Al rescate del olvido

Alvaro Cerezo fue quien decidió rescatar esta historia del pasado. Dueño de un emprendimiento llamado Docastaway, con el que ayuda a la gente a pasar un tiempo en soledad en islas desérticas, en 2016 se le ocurrió filmar un documental sobre los Bailey. Al fin de cuentas, esa pareja había protagonizado una hazaña jamás superada. ¿Cómo podía la humanidad olvidar semejante aventura? se preguntaba. Eso le daba tristeza. Buscó a Maurice Bailey y logró entrevistarlo en varias oportunidades. Maurice, viudo, vivía en una soledad absoluta, en Lymington, Hants, en el Reino Unido. No por casualidad su hogar estaba muy cerca del puerto de Southampton, aquel de donde habían partido con Maralyn y su barco en 1972.

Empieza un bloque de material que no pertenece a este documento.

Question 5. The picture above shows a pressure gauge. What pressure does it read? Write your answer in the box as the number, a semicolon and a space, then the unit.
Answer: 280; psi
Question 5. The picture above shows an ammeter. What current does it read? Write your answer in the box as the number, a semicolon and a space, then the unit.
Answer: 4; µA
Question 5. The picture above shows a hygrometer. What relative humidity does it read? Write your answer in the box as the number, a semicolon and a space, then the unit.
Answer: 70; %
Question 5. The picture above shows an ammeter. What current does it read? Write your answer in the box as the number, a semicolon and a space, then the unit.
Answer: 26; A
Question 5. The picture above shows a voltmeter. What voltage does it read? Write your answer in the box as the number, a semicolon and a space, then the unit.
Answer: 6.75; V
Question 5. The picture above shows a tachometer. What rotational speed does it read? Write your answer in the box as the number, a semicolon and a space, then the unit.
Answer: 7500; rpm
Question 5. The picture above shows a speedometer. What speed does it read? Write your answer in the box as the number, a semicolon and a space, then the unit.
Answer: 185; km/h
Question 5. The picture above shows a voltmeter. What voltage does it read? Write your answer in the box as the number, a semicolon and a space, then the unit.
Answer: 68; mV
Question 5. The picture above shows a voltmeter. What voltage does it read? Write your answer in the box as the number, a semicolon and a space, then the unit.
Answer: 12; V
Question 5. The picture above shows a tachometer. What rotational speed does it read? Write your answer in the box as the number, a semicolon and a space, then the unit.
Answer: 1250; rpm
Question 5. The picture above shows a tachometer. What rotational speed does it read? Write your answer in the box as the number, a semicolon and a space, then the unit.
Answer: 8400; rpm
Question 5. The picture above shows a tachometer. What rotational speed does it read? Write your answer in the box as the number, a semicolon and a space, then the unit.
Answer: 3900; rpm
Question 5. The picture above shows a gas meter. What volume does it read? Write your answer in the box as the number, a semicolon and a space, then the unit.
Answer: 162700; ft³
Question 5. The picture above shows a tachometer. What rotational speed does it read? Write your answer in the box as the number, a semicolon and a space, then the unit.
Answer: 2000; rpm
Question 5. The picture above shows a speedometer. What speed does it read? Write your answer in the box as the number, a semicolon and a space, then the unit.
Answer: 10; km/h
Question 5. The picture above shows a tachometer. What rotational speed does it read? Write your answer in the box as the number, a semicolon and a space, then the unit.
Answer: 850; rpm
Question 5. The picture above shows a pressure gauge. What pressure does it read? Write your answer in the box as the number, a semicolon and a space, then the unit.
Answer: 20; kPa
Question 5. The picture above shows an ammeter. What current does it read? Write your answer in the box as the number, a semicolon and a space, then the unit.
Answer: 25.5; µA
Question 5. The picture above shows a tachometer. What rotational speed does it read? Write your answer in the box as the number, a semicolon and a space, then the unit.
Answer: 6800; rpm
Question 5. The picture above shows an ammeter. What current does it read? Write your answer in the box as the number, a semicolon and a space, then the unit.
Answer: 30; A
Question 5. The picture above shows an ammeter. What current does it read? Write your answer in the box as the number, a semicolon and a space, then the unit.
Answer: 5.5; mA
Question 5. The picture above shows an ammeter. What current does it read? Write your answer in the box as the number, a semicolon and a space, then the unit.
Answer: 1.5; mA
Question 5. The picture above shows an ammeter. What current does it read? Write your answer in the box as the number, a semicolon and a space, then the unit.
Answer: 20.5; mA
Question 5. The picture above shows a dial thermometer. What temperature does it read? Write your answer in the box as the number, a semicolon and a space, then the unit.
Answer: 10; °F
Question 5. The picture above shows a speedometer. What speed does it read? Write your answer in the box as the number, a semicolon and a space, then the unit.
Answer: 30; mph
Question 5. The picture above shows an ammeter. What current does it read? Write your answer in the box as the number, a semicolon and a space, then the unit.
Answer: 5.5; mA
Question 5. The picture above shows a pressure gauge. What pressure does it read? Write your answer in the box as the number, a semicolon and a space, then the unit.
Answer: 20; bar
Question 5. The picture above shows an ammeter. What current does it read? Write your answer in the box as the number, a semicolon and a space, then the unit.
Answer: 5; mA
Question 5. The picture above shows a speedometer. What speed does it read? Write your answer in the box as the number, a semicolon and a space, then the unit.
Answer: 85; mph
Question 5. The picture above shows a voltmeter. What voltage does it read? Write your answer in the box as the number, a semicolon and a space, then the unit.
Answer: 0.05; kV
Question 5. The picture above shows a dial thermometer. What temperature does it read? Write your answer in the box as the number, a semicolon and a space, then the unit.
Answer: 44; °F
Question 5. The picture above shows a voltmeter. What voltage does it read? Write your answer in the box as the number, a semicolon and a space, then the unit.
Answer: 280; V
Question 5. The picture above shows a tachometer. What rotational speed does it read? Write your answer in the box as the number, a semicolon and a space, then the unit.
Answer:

Dijo Cerezo: “Maurice y Maralyn pasaron cuatro meses en un bote inflable dañado y se convirtieron en los que más tiempo estuvieron en algo así en el mar. Desafortunadamente, no tuve la oportunidad de conocer a Maralyn. Me hubiese encantado”.

Maurice sin Maralyn no era el mismo, le pesaba mucho la ausencia de su mujer. Maurice dijo cuando Maralyn murió: “Ella era la luz en todo lo que hicimos y ahora que se ha ido no hay nada. Encuentro increíblemente solitario no tenerla alrededor (…) Si no la hubiese tenido a ella en la balsa no hubiera sobrevivido. Ella fue quien me salvó”. Cuando Cerezo le preguntó si volvería a vivir la experiencia de la balsa, Maurice respondió sin dudar: “Si pudiera hacerlo con el conocimiento previo de que alguien me va a rescatar después de cuatro meses, lo volvería hacer. Sí”.

Cerezo mantuvo con él un contacto frecuente por teléfono y por mail. Hasta que un día de diciembre de 2018, Maurice ya no le respondió. El navegante, el enamorado, el solitario Maurice, había muerto.

Un detalle no menor de esta historia es que todo lo que los Bailey contaron sobre su experiencia de vivir tanto tiempo en una balsa salvavidas ayudó a los diseñadores del mundo a mejorarlas.

La determinación de Maralyn y Maurice constituye un legado de voluntad, organización y templanza. Supieron convertir lo que habría podido ser una aventura trágica en una historia de amor, aprendizaje de la naturaleza y de soporte mutuo. Nada menos.